> _Text block_:
/---
At one point, Tison says, the classically trained chefs under his employ started referring to the staff nutritionists and dietitians as “the police.” These cooks, once limited by only their imaginations, sometimes felt handcuffed — until Tison told them to open up their minds and use their training to imagine something different: hospital food that’s both healthy and delicious, not unlike, say, the cuisine minceur that Guérard developed in the south of France.

Together, these chefs and dietitians now produce not one but many menus. Menus designed for patients with heart disease. Menus tailored to the communities around each hospital, such as the “International Health Dining Menu” at Lenox Hill, which features Chinese congee, mapo tofu and Thai basil chicken. The regular “bedside bistro” menu reads like something from a Manhattan restaurant: Dinner entrees include miso-glazed cod loin, seared filet mignon and chicken paillard, while breakfast leans into recent trends, such avocado toast and shakshuka.

Making good food the new standard

In his sprawling kitchen at Northern Westchester Hospital in Mount Kisco, N.Y., Cain explained how he prepares mashed potatoes that pass inspection with “the police.” He has developed a compound butter — one part real butter, two-parts heart-healthy margarine — that he folds into his mashed Yukon Gold potatoes with white pepper and nutmeg. You’d be hard pressed to call it anything but delicious.

Like many of the kitchens in the Northwell network, the one at Northern Westchester has been modified to meet the needs of the new approach. Many of the freezers have been converted to refrigerators. The tray-based production system has been switched to a restaurant-style station operation. The deep fryers have been 86’d. New vendors, including farms in season, supply fresh ingredients to replace the canned and frozen ones.
\---
(Items listed in a dataset)
/---
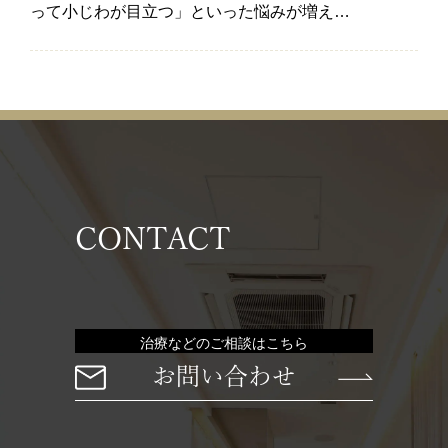
って小じわが目立つ」といった悩みが増え…
CONTACT
治療などのご相談はこちら
お問い合わせ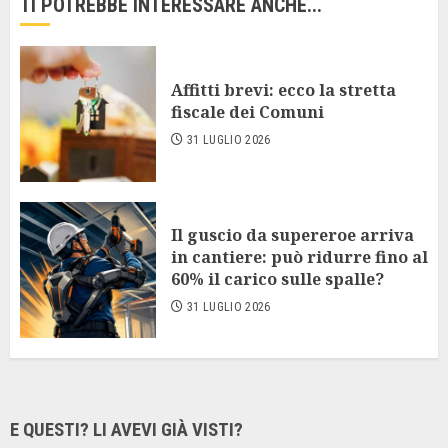
TI POTREBBE INTERESSARE ANCHE...
Affitti brevi: ecco la stretta
fiscale dei Comuni
31 LUGLIO 2026
Il guscio da supereroe arriva
in cantiere: può ridurre fino al
60% il carico sulle spalle?
31 LUGLIO 2026
E QUESTI? LI AVEVI GIÀ VISTI?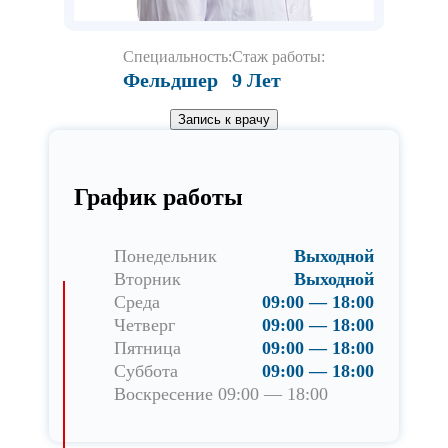
Специальность:
Стаж работы:
Фельдшер
9 Лет
Запись к врачу
График работы
Понедельник
Выходной
Вторник
Выходной
Среда
09:00 — 18:00
Четверг
09:00 — 18:00
Пятница
09:00 — 18:00
Суббота
09:00 — 18:00
Воскресение 09:00 — 18:00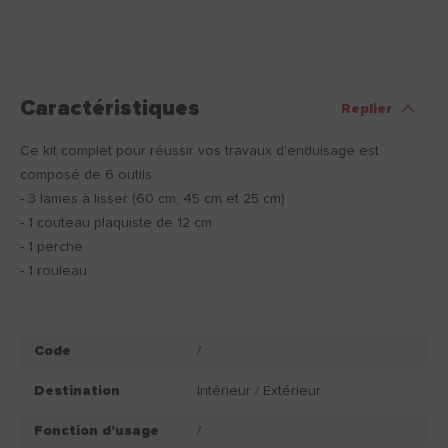
Caractéristiques
Replier
Ce kit complet pour réussir vos travaux d'enduisage est
composé de 6 outils :
- 3 lames à lisser (60 cm, 45 cm et 25 cm)
- 1 couteau plaquiste de 12 cm
- 1 perche
- 1 rouleau
Code
/
Destination
Intérieur / Extérieur
Fonction d'usage
/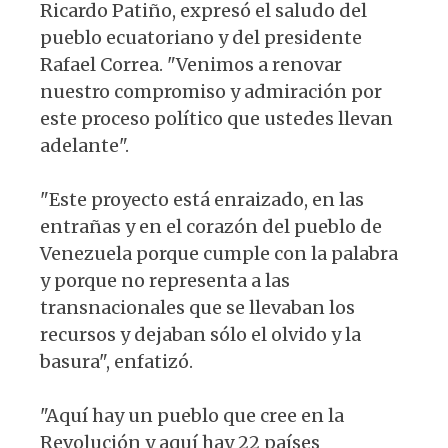
Ricardo Patiño, expresó el saludo del
pueblo ecuatoriano y del presidente
Rafael Correa. "Venimos a renovar
nuestro compromiso y admiración por
este proceso político que ustedes llevan
adelante".
"Este proyecto está enraizado, en las
entrañas y en el corazón del pueblo de
Venezuela porque cumple con la palabra
y porque no representa a las
transnacionales que se llevaban los
recursos y dejaban sólo el olvido y la
basura", enfatizó.
"Aquí hay un pueblo que cree en la
Revolución y aquí hay 22 países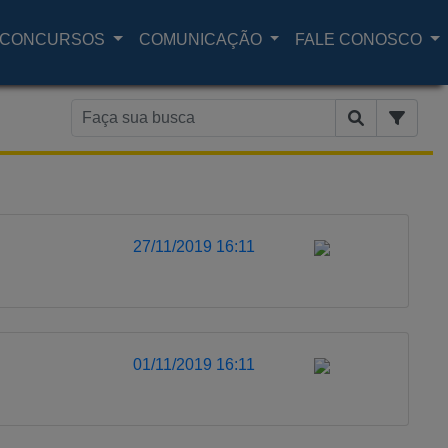
CONCURSOS
COMUNICAÇÃO
FALE CONOSCO
27/11/2019 16:11
01/11/2019 16:11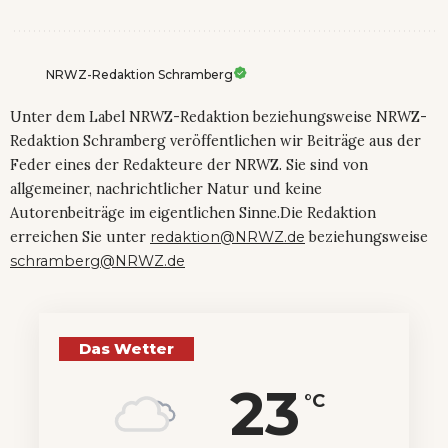
NRWZ-Redaktion Schramberg
Unter dem Label NRWZ-Redaktion beziehungsweise NRWZ-
Redaktion Schramberg veröffentlichen wir Beiträge aus der
Feder eines der Redakteure der NRWZ. Sie sind von
allgemeiner, nachrichtlicher Natur und keine
Autorenbeiträge im eigentlichen Sinne.Die Redaktion
erreichen Sie unter
redaktion@NRWZ.de
beziehungsweise
schramberg@NRWZ.de
Das Wetter
23
°C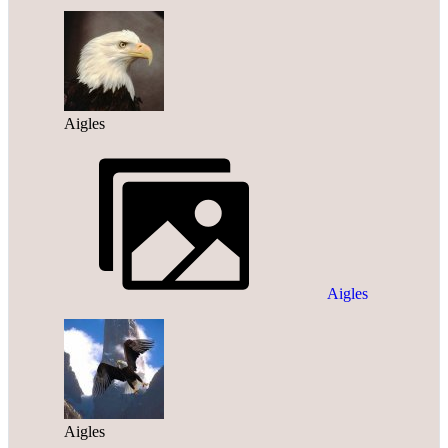
Aigles
Aigles
Aigles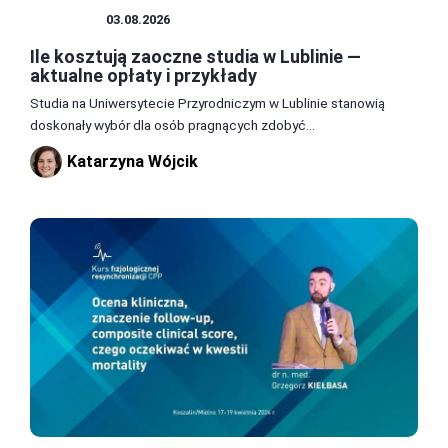
PORADY
03.08.2026
Ile kosztują zaoczne studia w Lublinie —
aktualne opłaty i przykłady
Studia na Uniwersytecie Przyrodniczym w Lublinie stanowią
doskonały wybór dla osób pragnących zdobyć...
Katarzyna Wójcik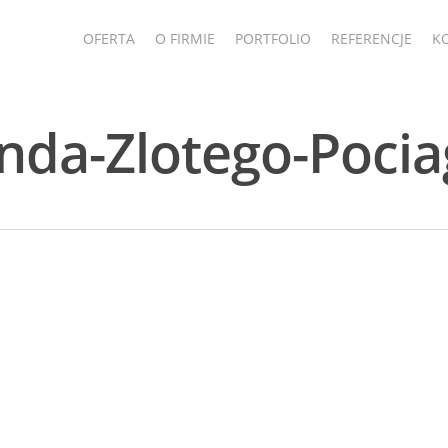
OFERTA
O FIRMIE
PORTFOLIO
REFERENCJE
K
enda-Zlotego-Poci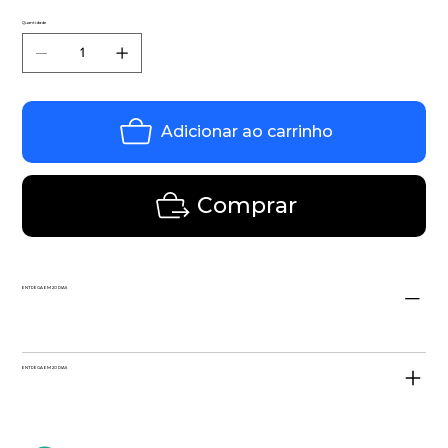
Quantidade
Adicionar ao carrinho
Comprar
ENTREGA EM 20 DIAS
ENTREGA EM 20 DIAS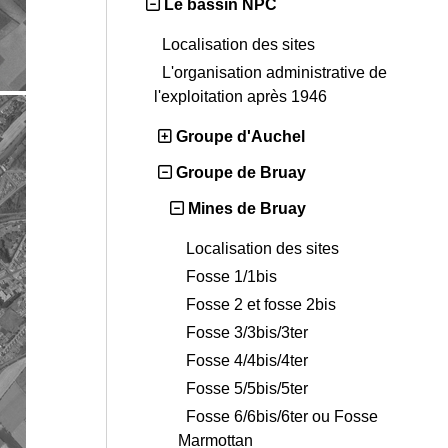
Le bassin NPC
Localisation des sites
L'organisation administrative de
l'exploitation après 1946
Groupe d'Auchel
Groupe de Bruay
Mines de Bruay
Localisation des sites
Fosse 1/1bis
Fosse 2 et fosse 2bis
Fosse 3/3bis/3ter
Fosse 4/4bis/4ter
Fosse 5/5bis/5ter
Fosse 6/6bis/6ter ou Fosse
Marmottan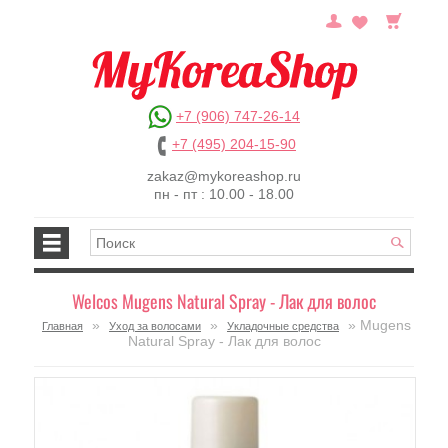
+7 (906) 747-26-14
+7 (495) 204-15-90
zakaz@mykoreashop.ru
пн - пт : 10.00 - 18.00
Welcos Mugens Natural Spray - Лак для волос
»
»
» Mugens
Главная
Уход за волосами
Укладочные средства
Natural Spray - Лак для волос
\---
> _The problem_:
Please continue the passage on hospital food after the last sentence shown.

> _Written response_:
On a Tuesday morning in early January, the Northern Westchester kitchen looked much like a working restaurant. Drivers dropped off pallets of fresh greens, shiitake mushrooms and whole leeks. A vendor wheeled in a cart of ingredients, including a whole Scottish salmon on ice. Chefs in toques and white jackets chopped fruits and vegetables. A rack of winter tomatoes sat in a corner, waiting to ripen into something edible.

The kitchen was ready for anything, maybe an order from Marilyn Albanese, 32, who gave birth to the first 2023 baby born in Westchester County at 12:41 a.m. on Jan. 1. Albanese awoke later that morning ready to eat. She ordered pancakes, which were made fluffy with organic flour and eggs. The maple syrup was real, not the imitation “breakfast syrup” in tiny containers. She said the pancakes were great — and a relief. She was worried that no restaurants would be open on New Year’s Day.

“I was very, very happy,” she said, “not being able to eat for 24 hours and being able to get a good breakfast in the hospital.”

All of these changes to Northwell’s food service have come with only few additional costs, Gierlinger says, including the creation of Tison’s position and salary bumps to entice better chefs. The food costs have remained essentially the same, a fact confirmed by Donna Drummond, chief expense officer at Northwell.

“A lot of the cost differential had to with reduced waste,” Drummond said.

Northwell has reaped the rewards of its experiment, too. The network now receives bonuses from the Medicare incentive program, not penalties, though the flip is only partly due to the food service. The company has also leapfrogged many of its competitors in terms of “quality of food,” according to Press Ganey, the survey firm. In 2016, Northwell was in the ninth percentile nationwide. It’s now in the 79th percentile.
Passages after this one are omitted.